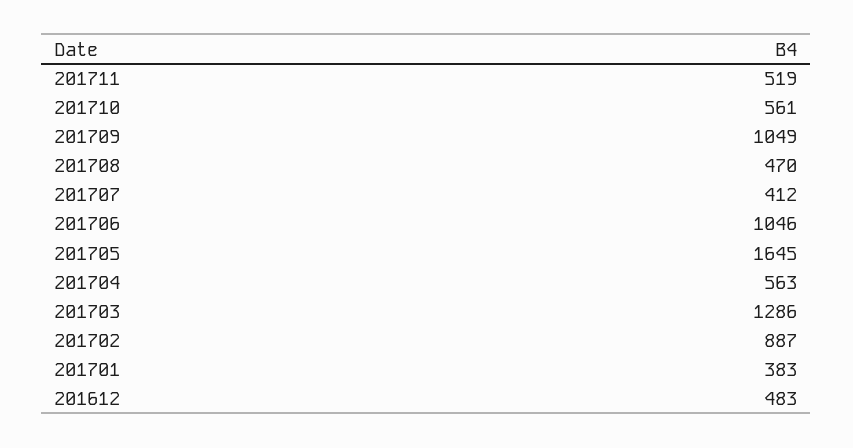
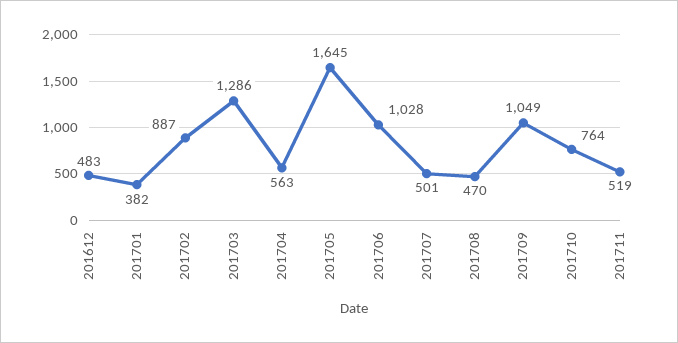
  {
    "201711": 519,
-   "201710": 561,
+   "201710": 764,
    "201709": 1049,
    "201708": 470,
-   "201707": 412,
+   "201707": 501,
-   "201706": 1046,
+   "201706": 1028,
    "201705": 1645,
    "201704": 563,
    "201703": 1286,
    "201702": 887,
-   "201701": 383,
+   "201701": 382,
    "201612": 483
  }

---------------

(Activity) Every line above goes into your copy exactly; no images go in.

(Expected answer)
  {
    "201711": 519,
-   "201710": 561,
+   "201710": 764,
    "201709": 1049,
    "201708": 470,
-   "201707": 412,
+   "201707": 501,
-   "201706": 1046,
+   "201706": 1028,
    "201705": 1645,
    "201704": 563,
    "201703": 1286,
    "201702": 887,
-   "201701": 383,
+   "201701": 382,
    "201612": 483
  }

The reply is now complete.